WORK TO BE COMPLETED - For this exercise, transcribe every line of the material exactly and skip the pictures.

RECORDS SHOWN START

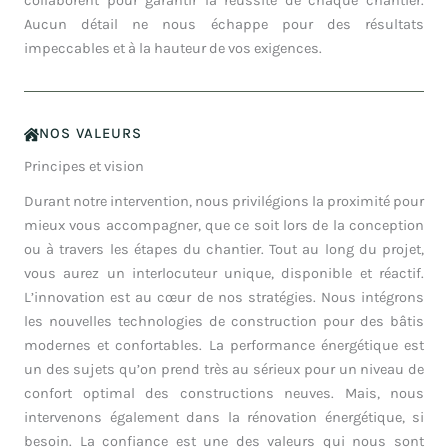
collaborent pour garantir la réussite de chaque chantier.
Aucun détail ne nous échappe pour des résultats
impeccables et à la hauteur de vos exigences.
NOS VALEURS
Principes et vision
Durant notre intervention, nous privilégions la proximité pour
mieux vous accompagner, que ce soit lors de la conception
ou à travers les étapes du chantier. Tout au long du projet,
vous aurez un interlocuteur unique, disponible et réactif.
L’innovation est au cœur de nos stratégies. Nous intégrons
les nouvelles technologies de construction pour des bâtis
modernes et confortables. La performance énergétique est
un des sujets qu’on prend très au sérieux pour un niveau de
confort optimal des constructions neuves. Mais, nous
intervenons également dans la rénovation énergétique, si
besoin. La confiance est une des valeurs qui nous sont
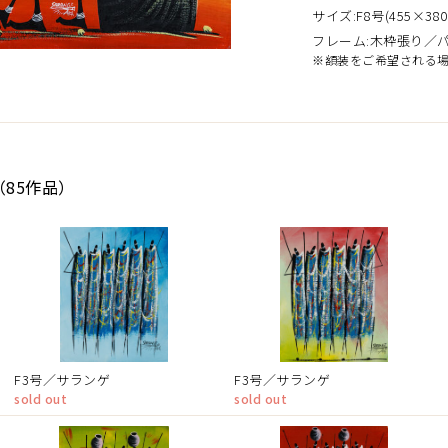
サイズ:F8号(455×380
フレーム:木枠張り／
※額装をご希望される
（85作品）
F3号／サランゲ
F3号／サランゲ
sold out
sold out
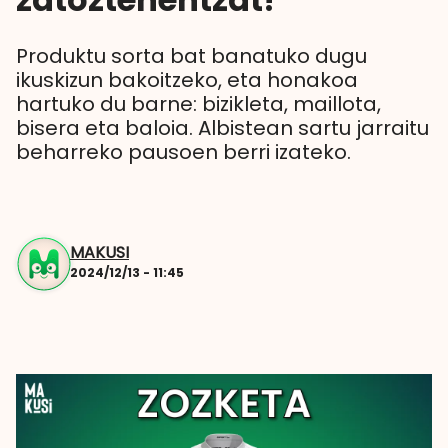
Produktu sorta bat banatuko dugu
ikuskizun bakoitzeko, eta honakoa
hartuko du barne: bizikleta, maillota,
bisera eta baloia. Albistean sartu jarraitu
beharreko pausoen berri izateko.
MAKUSI
2024/12/13 - 11:45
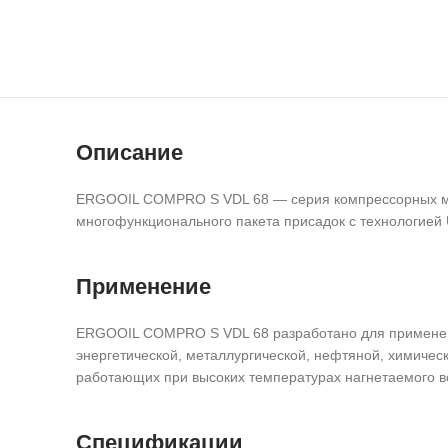
Описание
ERGOOIL COMPRO S VDL 68 — серия компрессорных масе
многофункционального пакета присадок с технологией U
Применение
ERGOOIL COMPRO S VDL 68 разработано для применени
энергетической, металлургической, нефтяной, химиче
работающих при высоких температурах нагнетаемого во
Спецификации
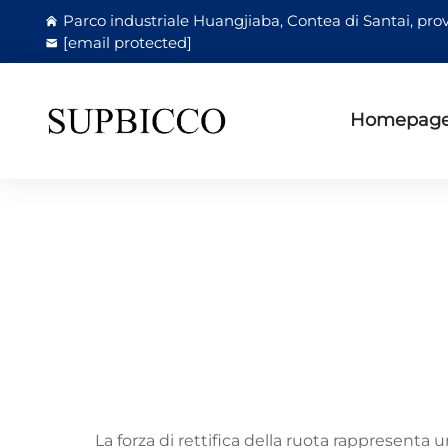
Parco industriale Huangjiaba, Contea di Santai, prov
[email protected]
Homepag
La forza di rettifica della ruota rappresent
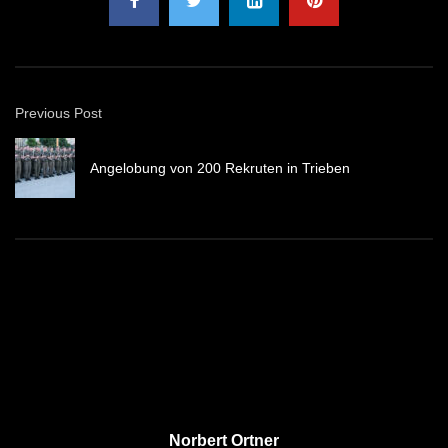
Previous Post
Angelobung von 200 Rekruten in Trieben
Norbert Ortner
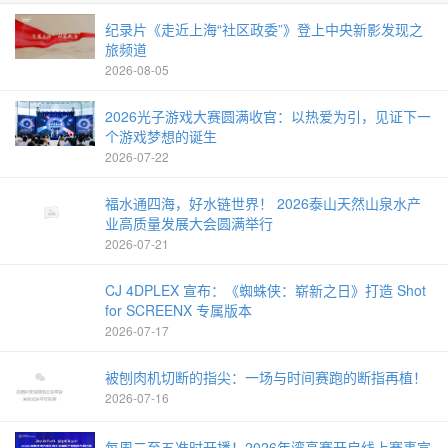
纪录片《走近上海“社区政委”》登上中央新影发现之
旅频道
2026-08-05
2026光子游戏大赛圆满收官：以热爱为引，见证下一
个游戏梦想的诞生
2026-07-22
福水通四海，好水链世界！ 2026泰山天然山泉水产
业高质量发展大会圆满举行
2026-07-21
CJ 4DPLEX 宣布：《蜘蛛侠：崭新之日》打造 Shot
for SCREENX 专属版本
2026-07-17
被刨肉机切断的指尖：一场与时间赛跑的断指再植！
2026-07-16
每周二至五准时开播！2026年湾高赛开启线上赛事宣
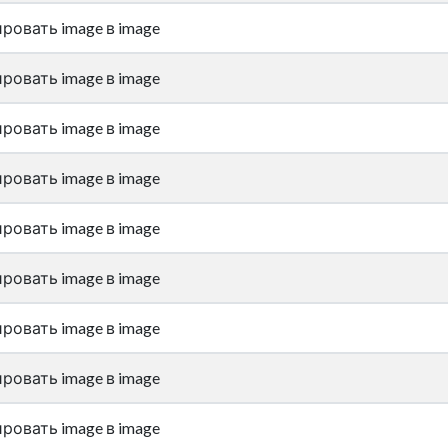
ровать image в image
ровать image в image
ровать image в image
ровать image в image
ровать image в image
ровать image в image
ровать image в image
ровать image в image
ровать image в image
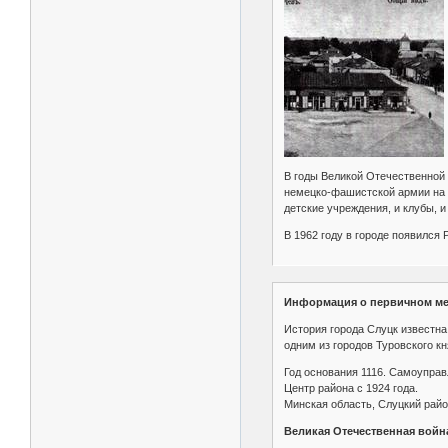
В годы Великой Отечественной 
немецко-фашистской армии на М
детские учреждения, и клубы, и
В 1962 году в городе появился
Информация о первичном ме
История города Слуцк известна 
одним из городов Туровского кн
Год основания 1116. Самоуправл
Центр района с 1924 года.
Минская область, Слуцкий рай
Великая Отечественная войн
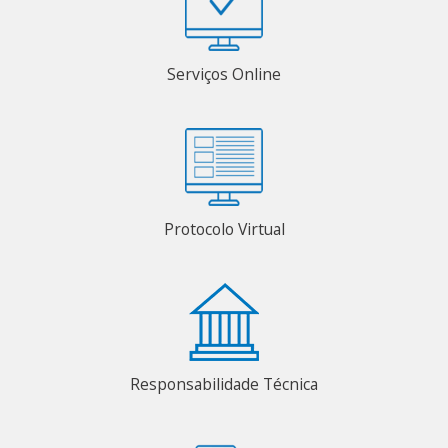
Serviços Online
Protocolo Virtual
Responsabilidade Técnica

RECORDS SHOWN END

EXERCISE ANSWER -
collaborent pour garantir la réussite de chaque chantier.
Aucun détail ne nous échappe pour des résultats
impeccables et à la hauteur de vos exigences.
NOS VALEURS
Principes et vision
Durant notre intervention, nous privilégions la proximité pour
mieux vous accompagner, que ce soit lors de la conception
ou à travers les étapes du chantier. Tout au long du projet,
vous aurez un interlocuteur unique, disponible et réactif.
L’innovation est au cœur de nos stratégies. Nous intégrons
les nouvelles technologies de construction pour des bâtis
modernes et confortables. La performance énergétique est
un des sujets qu’on prend très au sérieux pour un niveau de
confort optimal des constructions neuves. Mais, nous
intervenons également dans la rénovation énergétique, si
besoin. La confiance est une des valeurs qui nous sont
サイズ:F8号(455×380
フレーム:木枠張り／
※額装をご希望される
（85作品）
F3号／サランゲ
F3号／サランゲ
sold out
sold out
Produktu sorta bat banatuko dugu
ikuskizun bakoitzeko, eta honakoa
hartuko du barne: bizikleta, maillota,
bisera eta baloia. Albistean sartu jarraitu
beharreko pausoen berri izateko.
MAKUSI
2024/12/13 - 11:45
Описание
ERGOOIL COMPRO S VDL 68 — серия компрессорных масе
многофункционального пакета присадок с технологией U
Применение
ERGOOIL COMPRO S VDL 68 разработано для применени
энергетической, металлургической, нефтяной, химиче
работающих при высоких температурах нагнетаемого во
Спецификации
Parco industriale Huangjiaba, Contea di Santai, prov
[email protected]
Homepag
La forza di rettifica della ruota rappresent
Previous Post
Angelobung von 200 Rekruten in Trieben
Norbert Ortner
纪录片《走近上海“社区政委”》登上中央新影发现之
旅频道
2026-08-05
2026光子游戏大赛圆满收官：以热爱为引，见证下一
个游戏梦想的诞生
2026-07-22
福水通四海，好水链世界！ 2026泰山天然山泉水产
业高质量发展大会圆满举行
2026-07-21
CJ 4DPLEX 宣布：《蜘蛛侠：崭新之日》打造 Shot
for SCREENX 专属版本
2026-07-17
被刨肉机切断的指尖：一场与时间赛跑的断指再植！
2026-07-16
每周二至五准时开播！2026年湾高赛开启线上赛事宣
ровать image в image
ровать image в image
ровать image в image
ровать image в image
ровать image в image
ровать image в image
ровать image в image
ровать image в image
ровать image в image
В годы Великой Отечественной 
немецко-фашистской армии на М
детские учреждения, и клубы, и
В 1962 году в городе появился
Информация о первичном ме
История города Слуцк известна 
одним из городов Туровского кн
Год основания 1116. Самоуправл
Центр района с 1924 года.
Минская область, Слуцкий рай
Великая Отечественная войн
Serviços Online
Protocolo Virtual
Responsabilidade Técnica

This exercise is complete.